Die Plattform hat einen anderen Bodenbelag aus großen, polygonalen Platten und eine niedrige steinerne Balustrade. Beides lädt zu einem kurzen Aufenthalt ein und man hat richtig Lust, sich auf die flache Brüstung vor dem Wasser zu setzen. Von dieser Stelle bietet sich der beste Überblick über den Garten. Hier erschließt sich auch der Charakter der vier Jahreszeiten, die symbolisch in der Anlage angedeutet sind. Der Frühling wird dargestellt durch die "Pforte des Frühlings" mit dem schon genannten, frühblühenden Blauregen.

Weiter auf dem Weg überquert man eine kurze, flache Brücke vor einem kleinen Wasserfall. Hier öffnet sich zwangsläufig der beidseitige Bewuchs und eine offene, frische Stelle ensteht.

Nach einem weiteren kurzen Stück geschwungenen Weges gelangt man an ein überdachtes Tor zu einem Kunstwerk. Das Bauwerk ist hier nur eine schmückende Andeutung Gebäudes. Die Tür ist umfunktioniert zu einem Kunstwerk, das die symbolisch das Konzept von Yin und Yang darstellt: Die weiche, fast oval geschwungenen Form der Tür führt direkt auf eine weiße Wand zu, aus der sich in der Mitte reliefartig scharfkantige Natursteine erheben. Die Tür bildet einen weichen, aufnehmenden und einbettenden Rahmen für die dahinterliegende ursprüngliche Kraft der Natur, dargestellt durch die Steine. Der Weg links vorbei an der Tür führt nochmal über eine kleinen Steg, neben dem sich das Schauspiel auf ähnliche Weise wiederholt. Hier steht ein großer, imposanter, tief gefurchter Stein aufrecht hinter einem bogenartigen Fenster mit abgerundeten Ecken. Die Wirkung ist hier sogar noch stärker.

Dann gelangt man in den Sommerteil, eine luftige, offene Holzkonstruktion, die kurz über dem Wasser zu schweben scheint. Das Gebäude stellt ein Hausboot dar, das mit kühlem Schatten und angenehm feuchter Luft den Sommer angenehm macht.

"Herbst"

Hinter dem Haus nach einem Durchgang liegt der "Herbst", der von einem Baum mit tiefrotem Laub dargestellt wird.

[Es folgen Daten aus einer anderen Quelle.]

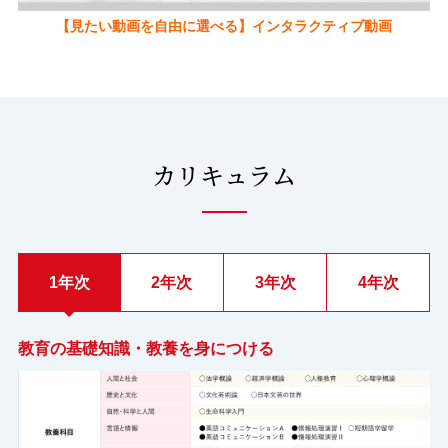
【見たい動画を自由に選べる】インタラクティブ動画
カリキュラム
1年次
2年次
3年次
4年次
教育の基礎知識・教養を身につける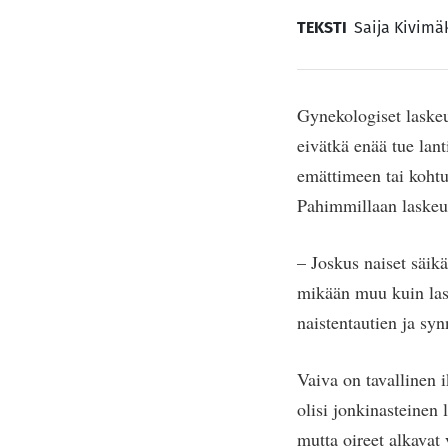
TEKSTI
Saija Kivimä
Gynekologiset laske
eivätkä enää tue lant
emättimeen tai kohtu
Pahimmillaan laskeu
– Joskus naiset säikä
mikään muu kuin lask
naistentautien ja syn
Vaiva on tavallinen i
olisi jonkinasteinen
mutta oireet alkavat 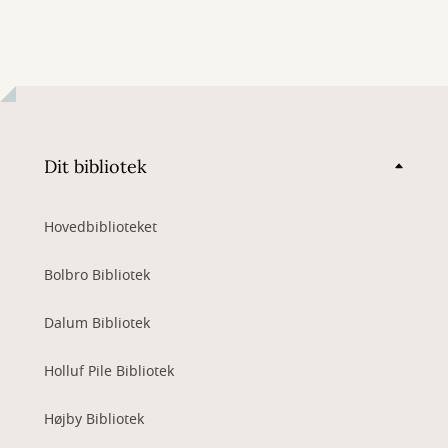
Dit bibliotek
Hovedbiblioteket
Bolbro Bibliotek
Dalum Bibliotek
Holluf Pile Bibliotek
Højby Bibliotek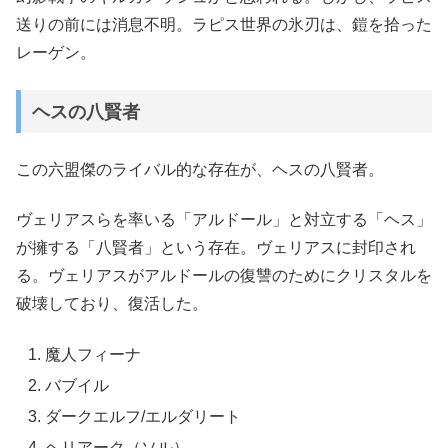
送りの前には消息不明。ラピス世界の氷刃は、鎧を拾った
レーゲン。
ヘスの八賢者
この六盟傑のライバル的な存在が、ヘスの八賢者。
ヴェリアスらを率いる「アルドール」と対立する「ヘス」
が擁する「八賢者」という存在。ヴェリアスに封印され
る。ヴェリアスがアルドールの復讐のためにクリスタルを
破壊しており、復活した。
魔人フィーナ
バブイル
ダークエルフ/エルダリート
ヘリアーク（ソル）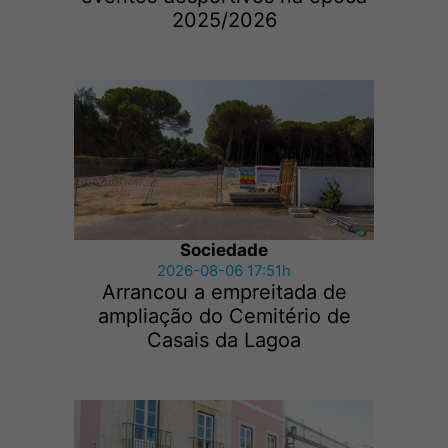
2025/2026
Sociedade
2026-08-06 17:51h
Arrancou a empreitada de
ampliação do Cemitério de
Casais da Lagoa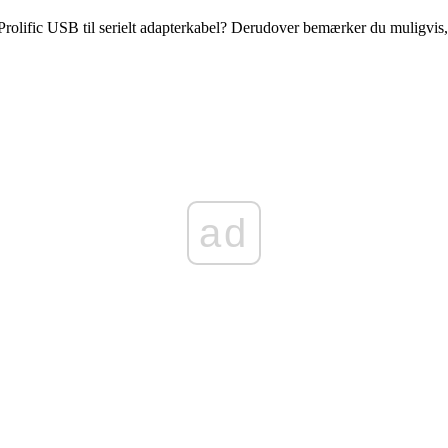
ific USB til serielt adapterkabel? Derudover bemærker du muligvis, at 
ad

Außerdem stehen an der Wand Schattenpflanzen in einem großen Pflanztrog, der mit seiner Massivität fast an eine Art Altar erinnert. In der Mitte liegt ein mittelgroßer Stein mit abgerundeten Formen. Zu dieser schattigen, waldartigen Weihheit kommt der Wind hinzu. Hinter dem Stein befindet sich in der Wand ein Fenster mit großen, aber durchlässigen Ornamenten. Durch diese kann die Luft frei zwischen dem Nordhang hinter der Mauer und dem Inneren des Gartens über den Stein hinwegfließen.

Danach führt der Weg über einen kurzen Anstieg auf einen kleinen Berg, auf dem der "Pavillion des Winters" steht, also dort, wo sich symbolisch das ganze Jahr Schnee befindet. Gekühlt wird der Ort durch einen Wasserlauf, der direkt unter dem Pavillion in einem Wasserfall in den zentralen Teich läuft.

Hinter dem Ausgang des Rundgangs führt ein kleiner, unscheinbarer Weg zurück in den übrigen Park. Der gut ornamental strukturierte, kernig-gleichmäßig festgefügte Kieselbelag spiegelt gut die innere Verfassung wieder, in der ich mich nach dem Besuch des wunderbar ausgeglichenen Gartens befand.